Dazu wäre anzumerken, dass sich Harnoncourt bereits hier auf eine Fiktion berief, nämlich die der „vom Komponisten überlieferten Spielanweisung“ und der „heute erkennbaren Intentionen Bachs“. Es wurde stets allgemein beklagt, dass gerade Bach in seinen Manuskripten so ausgesprochen wenige Spielanweisungen hinterlassen habe, was es seinen Interpreten besonders schwer mache. Mit gleichem Recht konnte sich Karl Richter darauf berufen, Bachs Notenschrift genaustens zu befolgen, denn etwa in den Brandenburgischen Konzerten spielte er Note für Note das, was in Bachs kalligraphisch ausgeführtem Widmungsexemplar steht. Was Harnoncourt meinte und tat, war nichts anderes, als die historischen Quellen einiger Autoren der Zeit im Analogieschluss auf alle anderen Komponisten der gleichen Epoche zu übertragen. Außerdem setzte oder ergänzte er beispielsweise Spielanweisungen wie Bindebögen etc., wie seinen Revisionsberichten zu den Kantaten-Aufnahmen bei Teldec zu entnehmen ist, meist im Analogieschluss aus wenigen vorhandenen Bezeichnungen Bachs oder vermuteten Ähnlichkeiten. Wie wissenschaftlich exakt dieses Vorgehen ist, sei dahingestellt.

» **Datensätze**:
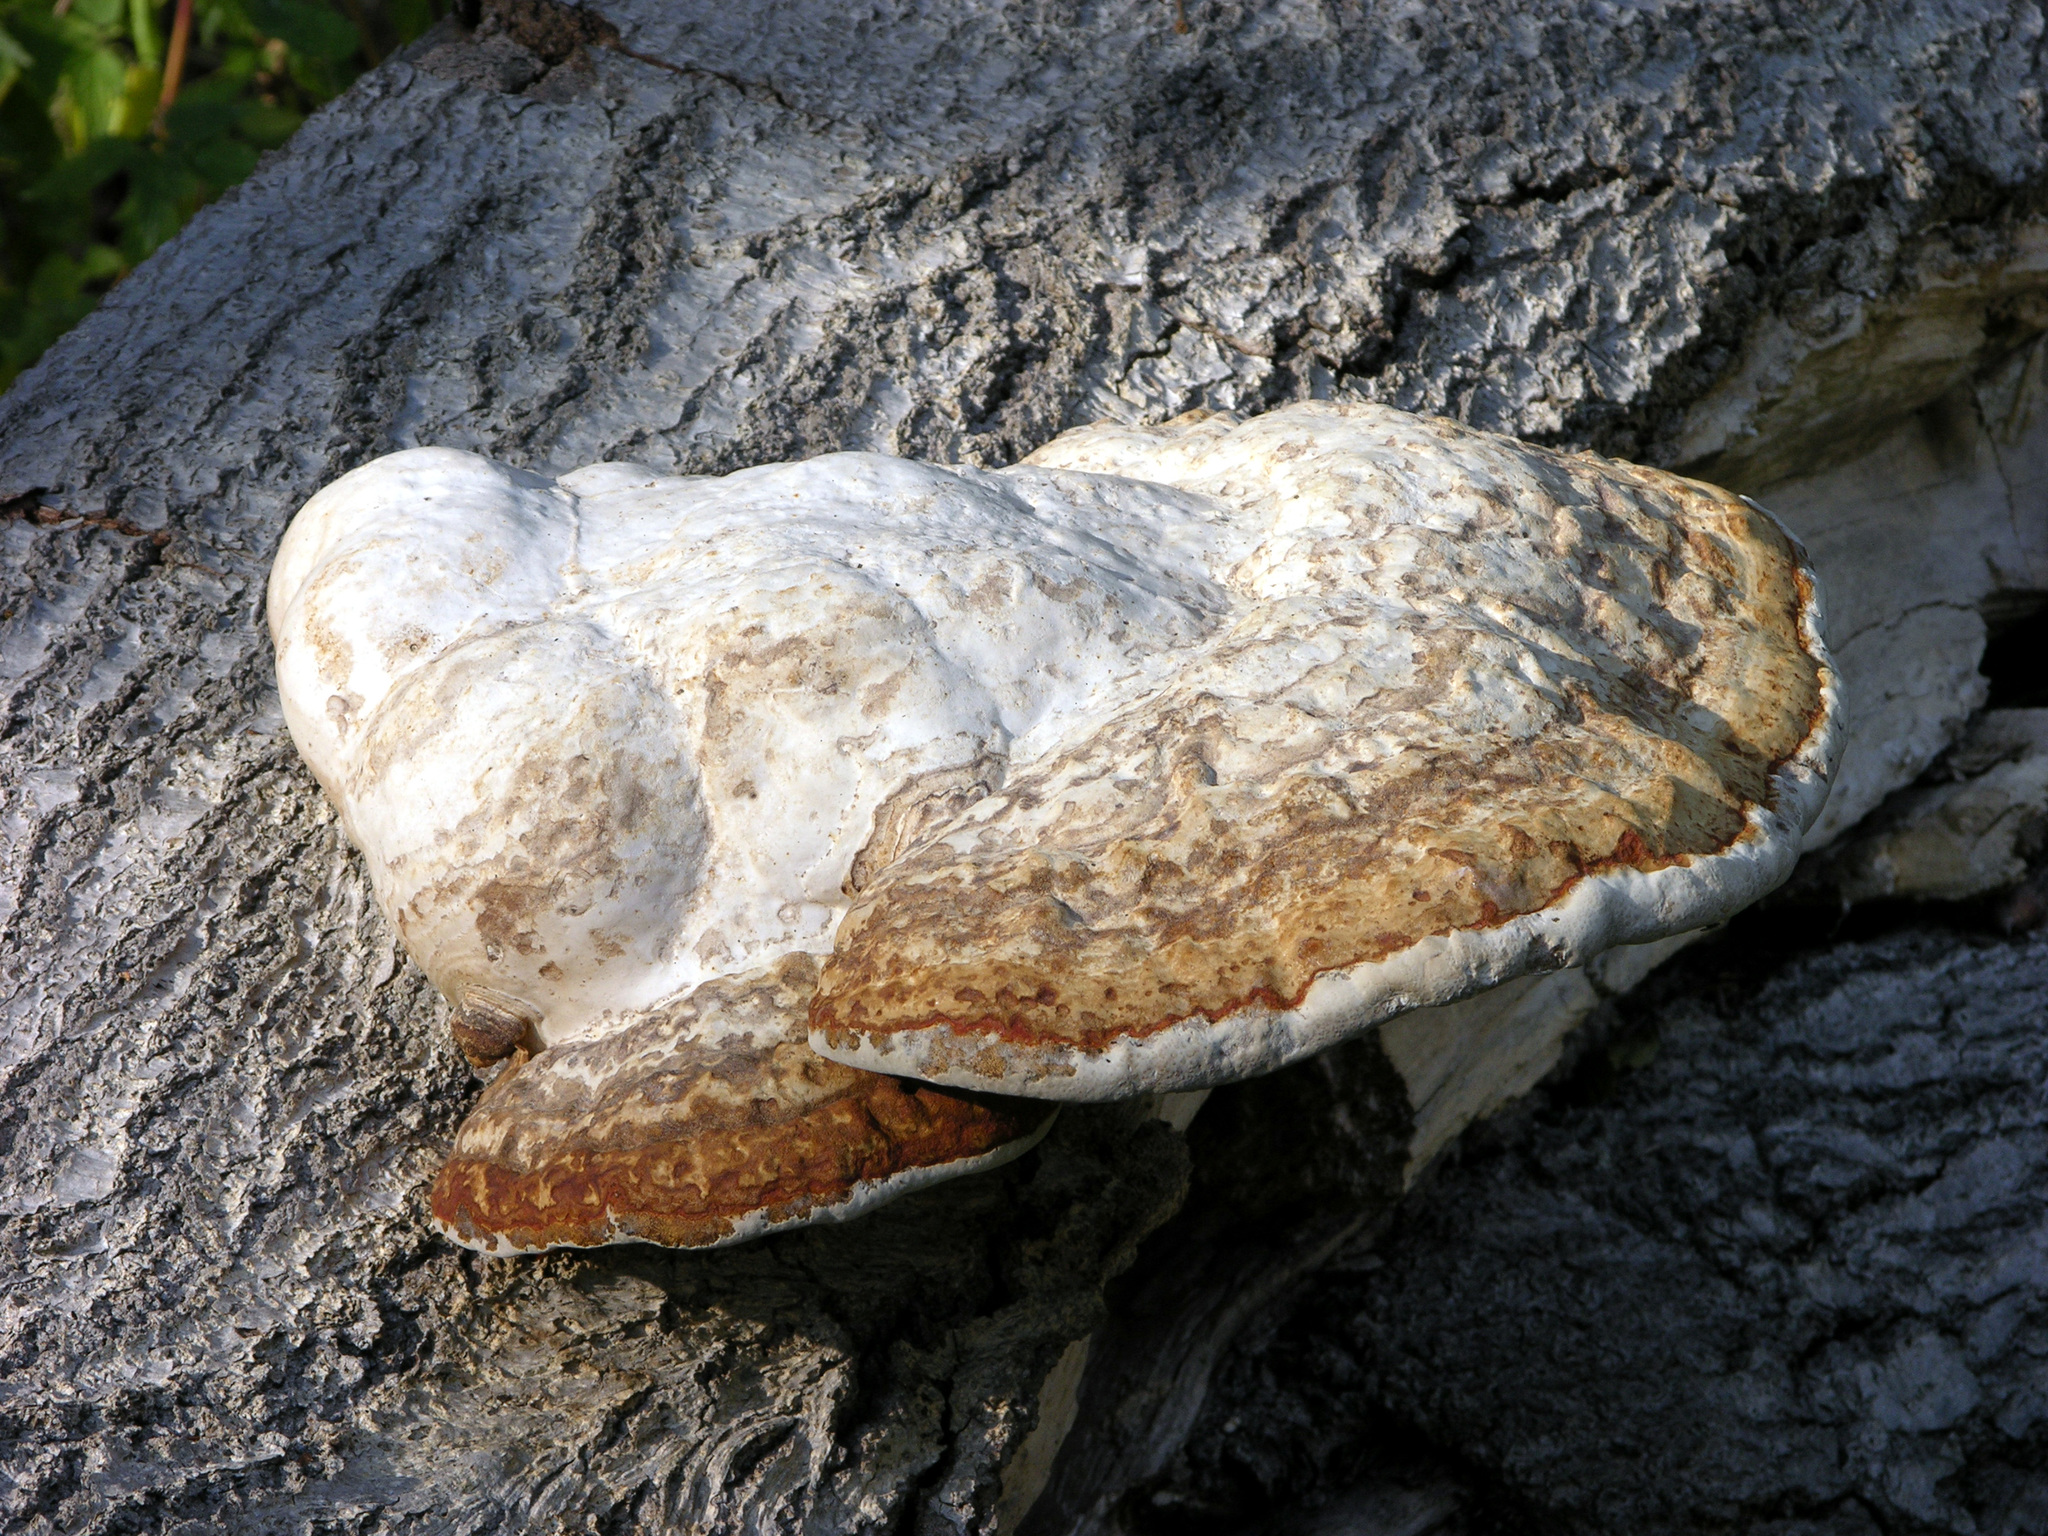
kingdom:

...

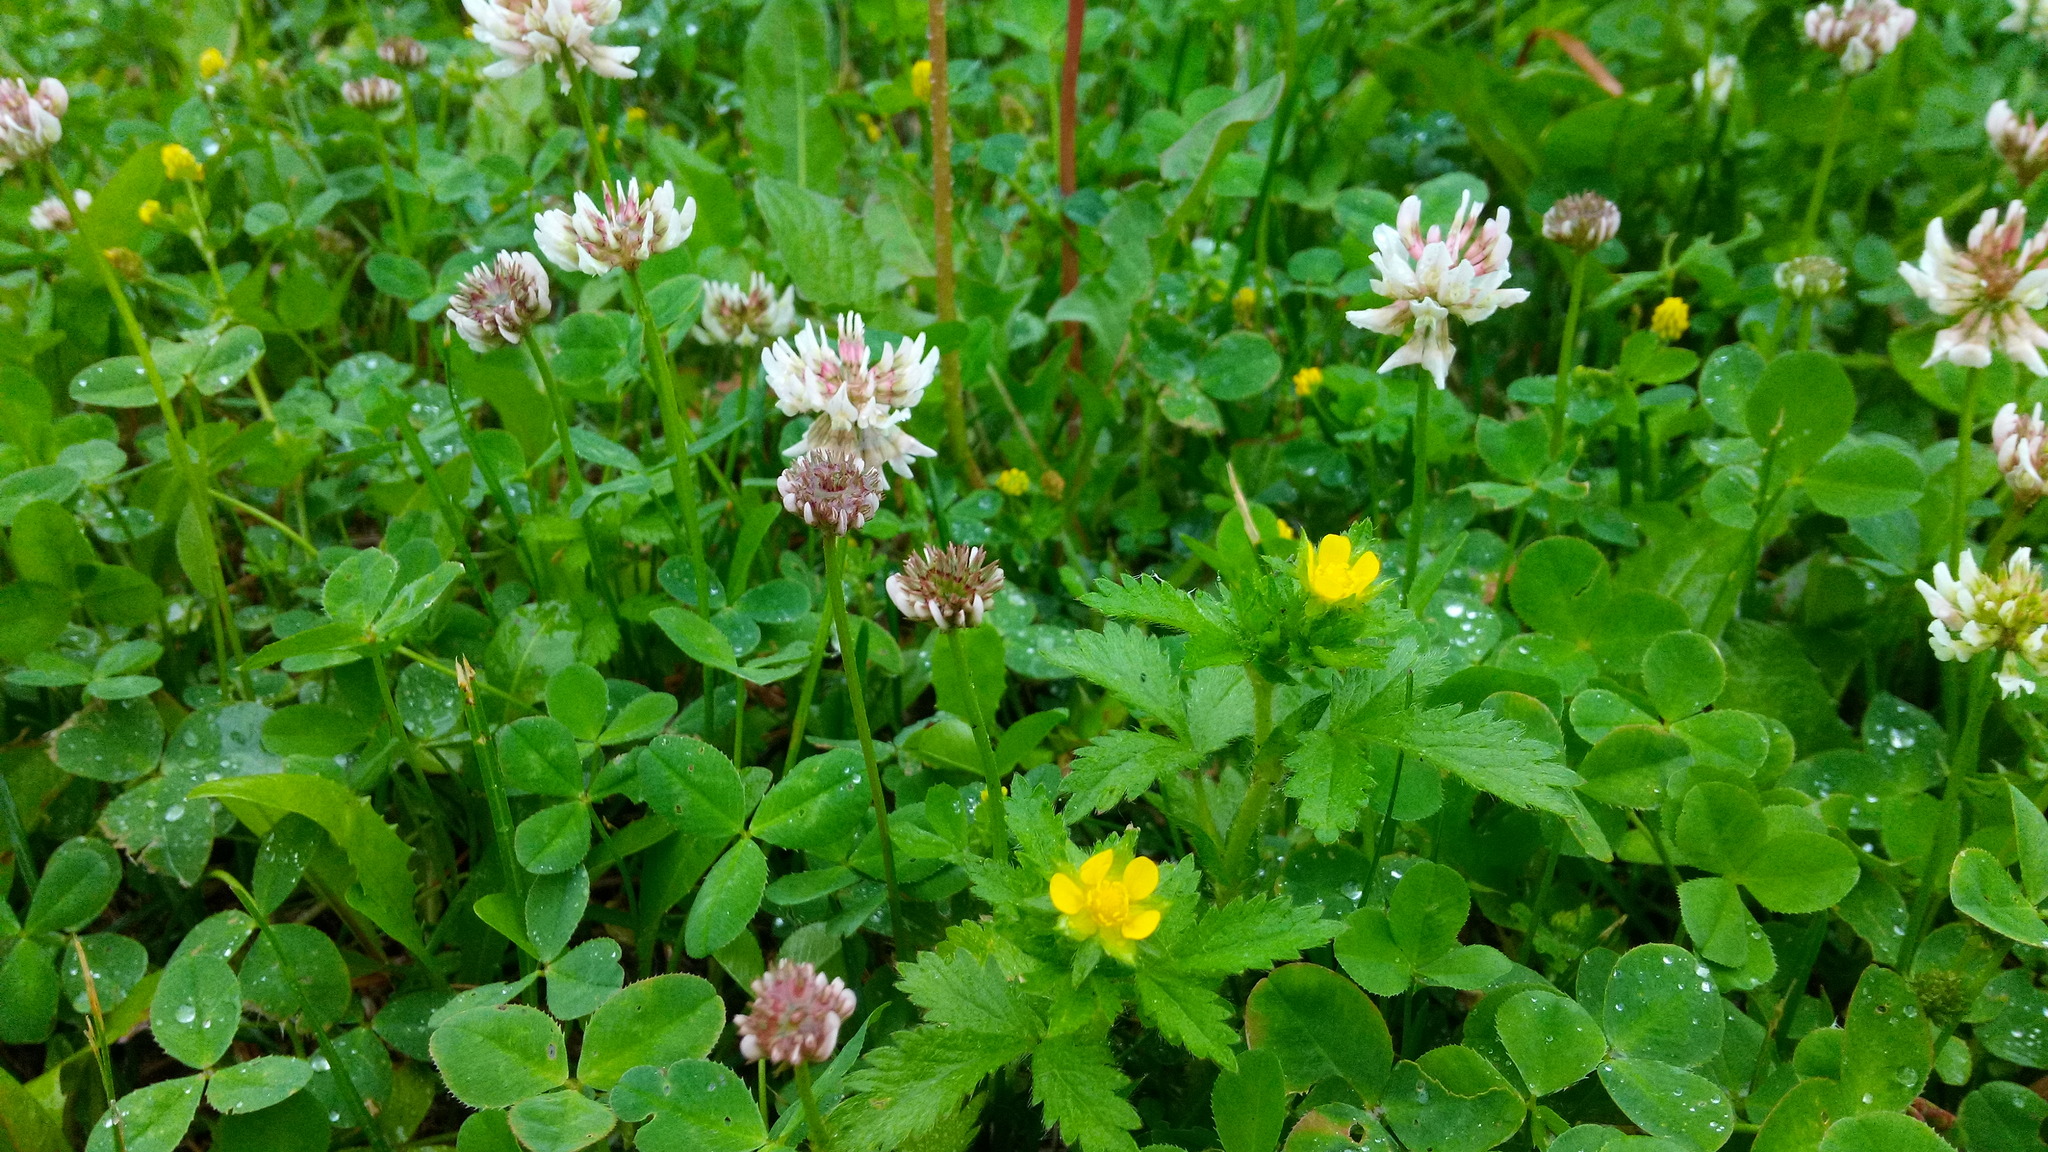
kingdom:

...

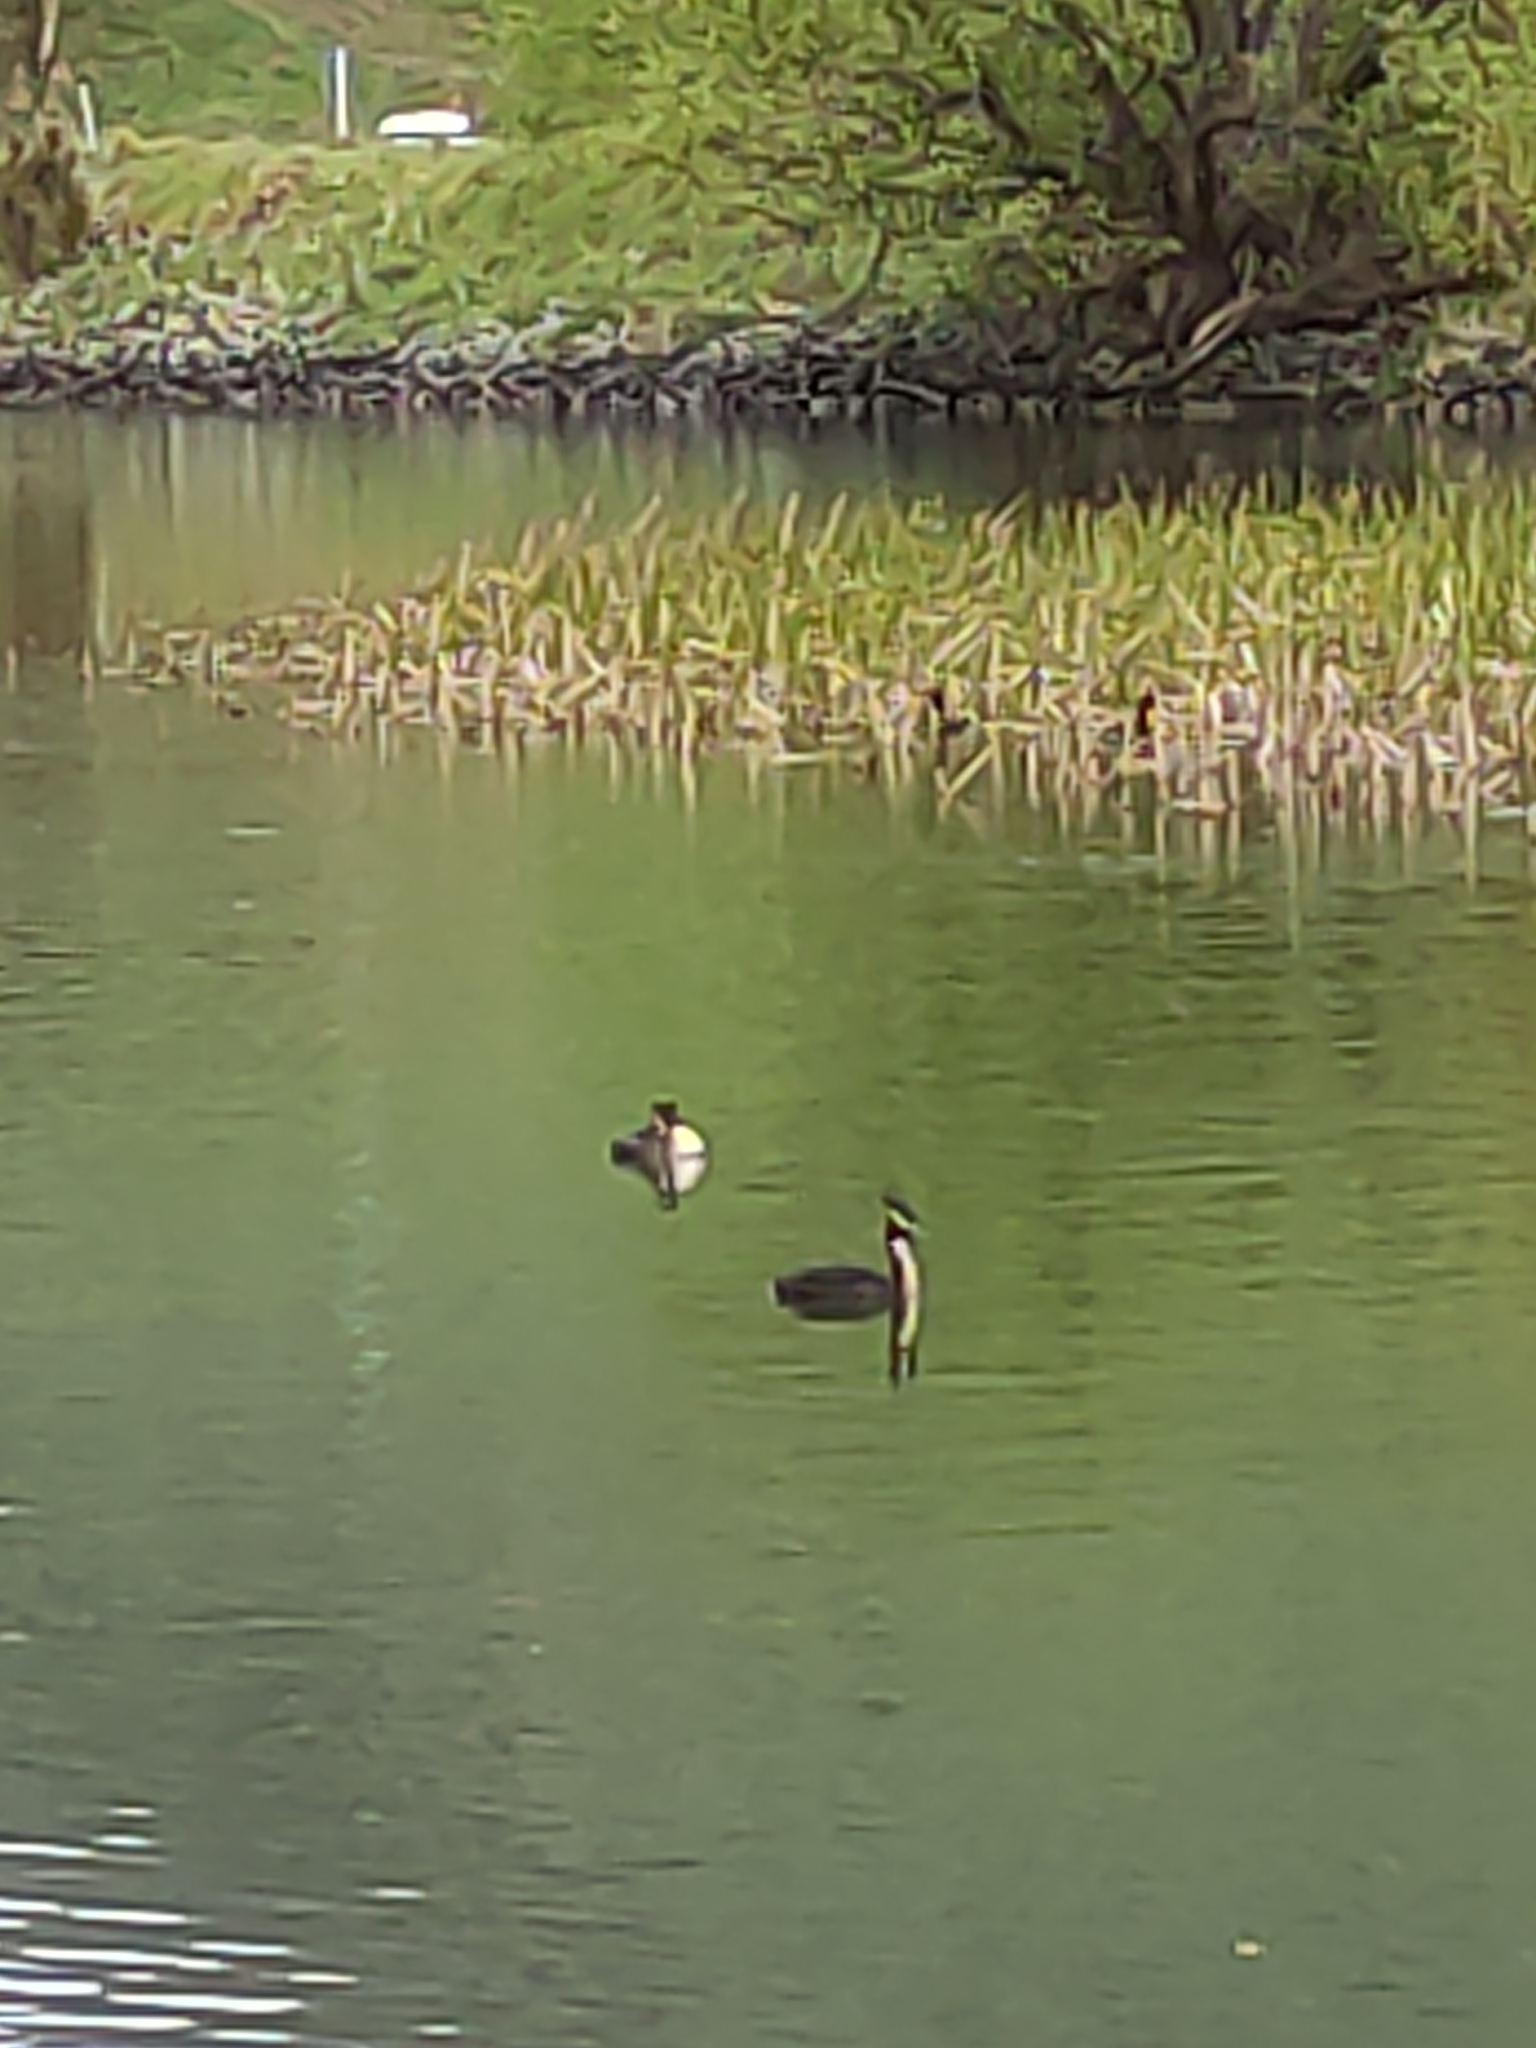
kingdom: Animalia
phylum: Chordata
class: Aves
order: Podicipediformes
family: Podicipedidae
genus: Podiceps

» **Aufgabe**:
Prüfen Sie, ob die folgenden Aussagen zum Textauszug stimmen, und beantworten Sie jede mit Ja oder Nein samt den entscheidenden Worten als wörtlichem Zitat. (a) Karl Richter spielte in den Brandenburgischen Konzerten Note für Note, was in Bachs Widmungsexemplar steht. (b) Es wurde beklagt, Bach habe in seinen Manuskripten sehr viele Spielanweisungen hinterlassen. (c) Harnoncourts Revisionsberichte gehören zu Kantaten-Aufnahmen bei Teldec.

» **Lösung**:
(a) Ja: „spielte er Note für Note das, was in Bachs kalligraphisch ausgeführtem Widmungsexemplar steht“
(b) Nein: „so ausgesprochen wenige Spielanweisungen hinterlassen habe“
(c) Ja: „seinen Revisionsberichten zu den Kantaten-Aufnahmen bei Teldec“